During the trials, the researchers trained the rhopalium by giving it a small electric shock when any colored bar appeared on the screen. Within five minutes of testing, the rhopalium began generating pacemaker signals in response to the gray bars and even the light gray ones.
These results suggest that the rhopalial nervous system is the learning center of the Caribbean box jellyfish and that the species combines visual and mechanical stimuli to learn.
“Our behavioral experiments demonstrate that three to five failed evasive maneuvers are enough to change the jellyfish’s behavior so that they no longer hit the roots. It is interesting that this is roughly the same repetition rate that a fruit fly or mouse needs to learn,” Garm said.
The researchers published their results in the peer-reviewed journal Current Biology.
The findings have implications for our understanding of the evolution of learning, too.

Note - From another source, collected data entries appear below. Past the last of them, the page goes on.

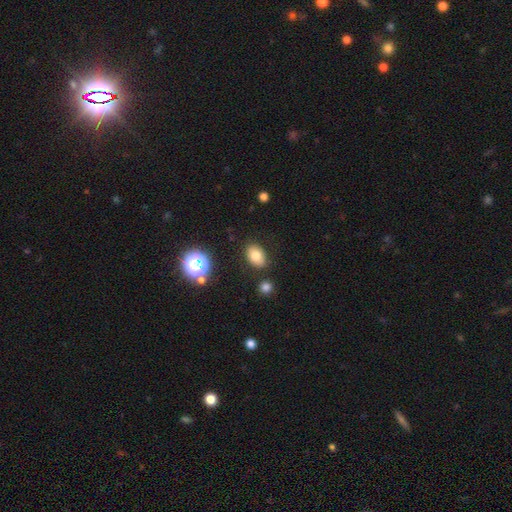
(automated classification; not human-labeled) smooth 78%, star or artifact 12%, featured or disk 10%. Down the decision tree: how rounded — in between (83%); merging — none (84%).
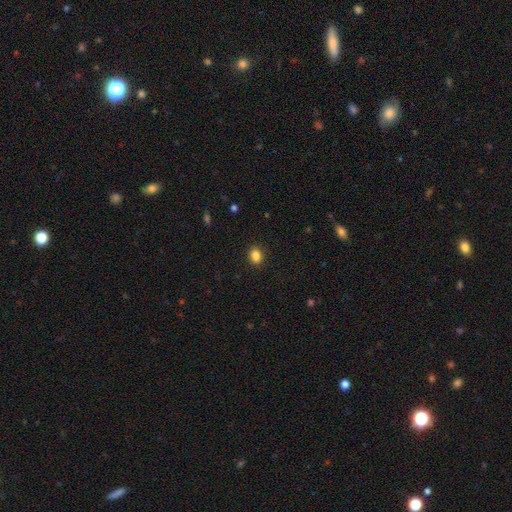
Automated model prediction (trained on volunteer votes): Q: Smooth or featured?
A: smooth (86%); runner-up: star or artifact (10%)
Q: How rounded?
A: in between (62%); runner-up: round (37%)
Q: Merging?
A: none (90%); runner-up: minor disturbance (7%)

Relearning our understanding of learning
In future research, the team hopes to identify which cells precisely control the box jellyfish’s ability to learn, and how those cells translate that information into behavior. There is also the question of how the jellyfish form memories and how long they retain them.
The research also opens the question of whether more natural studies will demonstrate similar results among other cnidarians.
“This is only the third time that associative learning has been convincingly demonstrated in cnidarians,” Cheng, who was not involved with the study, told The New York Times. “And this is the coolest demonstration, replete with physiological data.”
The findings have implications for our understanding of the evolution of learning, too. They suggest that associative learning may be a property of all nervous systems, not just those centralized around a brain. That has the potential to shake up how much and how far back learning may have shaped our shared evolutionary history.